Eu não a amava

Eu não a amava, não.

Isso eu posso afirmar, eu não a amava.

De fato, meu único interesse nela era o sexo, nada mais do que isso e eu admito que por esse motivo, eu cheguei a dizer que a amava, mas eu não a amava, seria loucura da minha parte amar ela.

Ela vinha como se fosse minha por completo, mas eu não a queria por completo, eu só queria uma parte dela, só uma e nem que seja uma vez, eu não me lembro de querer tanto isso de alguém, como estou querendo dela, ela mexeu comigo de alguma maneira que nenhuma outra conseguiu fazer, mas eu não a amava, creio que qualquer pessoa que nos visse saberia que eu não a amava, mas, eu acho que não me preocupei se ela me amava, ou se ela sabia que eu não a amava.

Isso não deveria interferir em nada, absolutamente nada, quantas juras de amor vazia não circulam pela atmosfera que respiramos, eu mesmo escuto umas cinco juras de amor por dia, desde que eu entendi para quê isso funciona, Eu disse que a amava, mas eu não a amava, mas eu disse que a amava. Ela sorria sempre, a princípio ela não sorria muito, depois sorria um pouco mais, me deixou perceber as covinhas que ficavam em suas bochechas quando dá um sorriso largo, logo em seguida ela dava altas risadas, depois vieram os abraços e quase que por consequência vieram os beijos.

Ah! Os beijos daquela mulher, dava até vontade de dizer que eu a amava sempre que possível, mas eu não a amava, eu estava prestes a conseguir o que eu tanto queria, finalmente eu a levaria para a cama, seria simplesmente perfeito, de tanto dizer que a amava, ela faria sexo comigo da maneira mais apaixonada que alguém já tivera feito comigo em toda a minha vida. Eu disse que a amava, amava muito, amava demais, amava com todo o meu amor e eu pude sentir nela como resposta que os sorrisos, abraços e beijos, não eram mais o suficiente, precisava de mais e eu sorria carinhosamente.

Foi então, que como se todos os fogos de artifício de todos os países se juntassem para comemorar o ano novo, e para mim foi de certa forma, eu comemorei mais do que havia comemorado nas passagens de ano, a champagne estourando, foi a melhor noite da minha vida e eu creio que tenha sido satisfatório para ela também, foi incrível. Ao amanhecer, nos vestimos e fomos embora, no caminho para nossas casas, eu disse que gostava dela e ela sorriu largamente, eu até gostei do sorriso dela.

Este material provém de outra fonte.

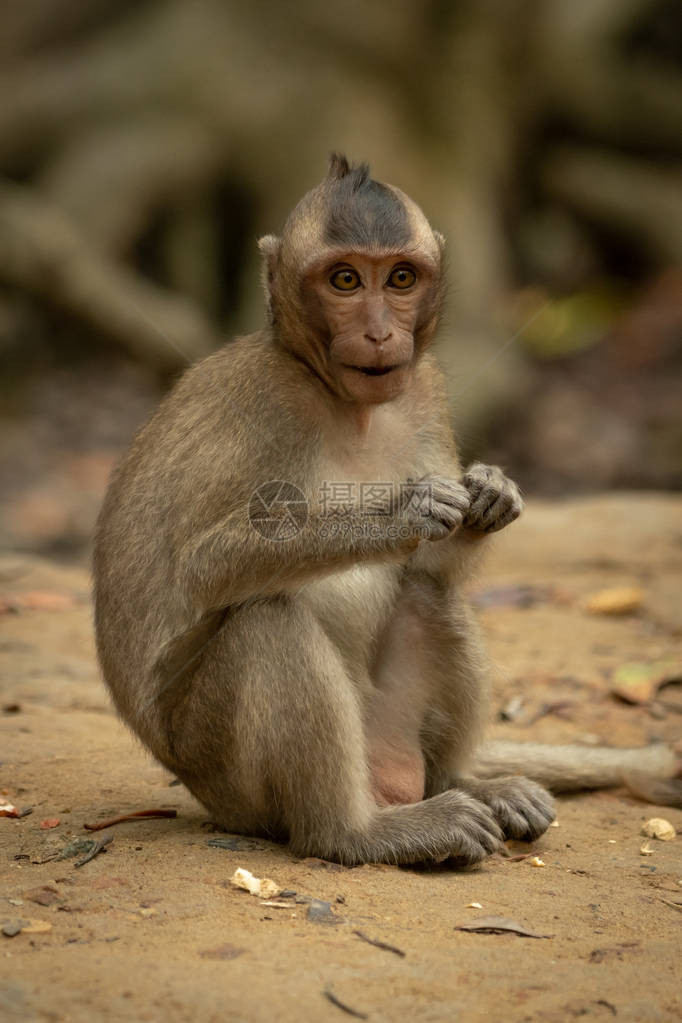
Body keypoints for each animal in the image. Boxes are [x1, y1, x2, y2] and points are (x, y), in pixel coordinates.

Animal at [92, 155, 682, 867]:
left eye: (401, 278)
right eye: (344, 280)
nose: (379, 332)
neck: (341, 399)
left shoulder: (424, 385)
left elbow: (434, 565)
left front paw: (491, 494)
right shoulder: (264, 402)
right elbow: (204, 567)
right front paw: (402, 514)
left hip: (385, 730)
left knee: (430, 599)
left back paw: (466, 783)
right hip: (223, 773)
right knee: (267, 619)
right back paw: (354, 833)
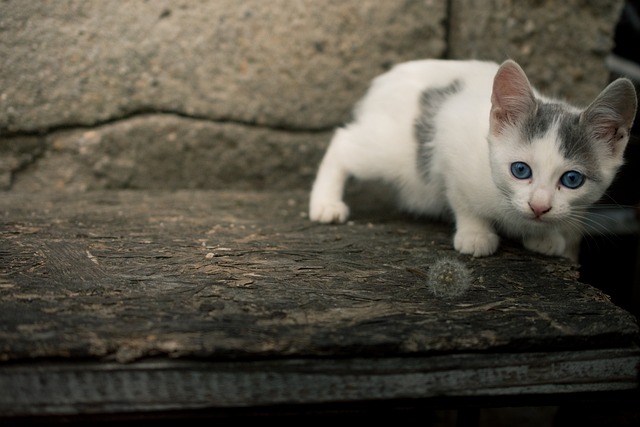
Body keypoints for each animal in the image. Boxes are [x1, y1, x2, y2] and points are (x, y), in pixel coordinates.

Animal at [308, 59, 636, 260]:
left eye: (572, 179)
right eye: (520, 170)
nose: (539, 207)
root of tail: (385, 79)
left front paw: (545, 235)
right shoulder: (449, 145)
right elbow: (462, 200)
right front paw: (475, 233)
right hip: (393, 150)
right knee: (344, 142)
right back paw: (325, 204)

Após isso, eu usei os dias seguintes para dissolver o nosso relacionamento, para mim foi fácil, eu não a amava, não tinha nada que me prendesse ali, como se uma fita fosse rebobinada, com pouco tempo os beijos foram se tornando mais raros e depois disso os abraços e por fim os sorrisos, eu dizia que a amava cada vez menos, afinal de contas, eu não a amava. Em mais ou menos um mês e meio, tudo estava acabado, eu sumi da vida dela, quase posso dizer que apaguei todos os meus passos, estava tudo acabado enfim.

Pouco mais de um mês depois, eu vivia a minha vida e ainda a cada manhã, depois de ter sonhado com ela, eu repetia para mim mesmo que o sonho não fazia sentido, pois eu não a amava, como tudo estava acabado, deveria estar suficiente claro que eu não a amava, após esse exercício diário, eu fui conferir a caixa de correio com a correspondência de ontem e havia uma carta, não era nenhuma cobrança de nada, era uma carta de uma pessoa, era uma carta dela, ainda que eu não a amasse, eu fiquei levemente abalado com a carta.

A tal carta, datada de dois dias antes da data recebida era simplesmente uma carta de despedida, adoraria que fosse uma viajem, mudar de cidade, de estado, ou de país, ela sempre quis conhecer a Inglaterra, seria uma boa oportunidade, mas não, era uma carta de despedida da vida, ela havia cometido suicídio, considerando a data de quando ela escreveu, era muito óbvio concluir aquilo, ainda assim, eu corri para o apartamento dela, aproveitei que ainda tinha a chave que ela havia tirado uma cópia para mim, ela não quis de volta, disse que era uma lembrança dela, para mostrar o quanto ela ainda me amava, mas, eu não a amava, eu posso garantir. Assim que cheguei a porta do seu apartamento, eu entrei e logo ao abrir a porta, eu vejo ela com a cabeça enfiada no forno.

Ontem foi o enterro dela e prosseguindo o meu ritual matutino que tenho executado nos últimos dias, a única diferença é que agora acontecia depois de pesadelos, eu sempre digo que não a amava, eu tenho certeza que não a amava e sempre que acabo de dizer essas palavras, eu olho para a chave sobre a carta, sempre sublinhando onde ela disse, “Eu te amo.”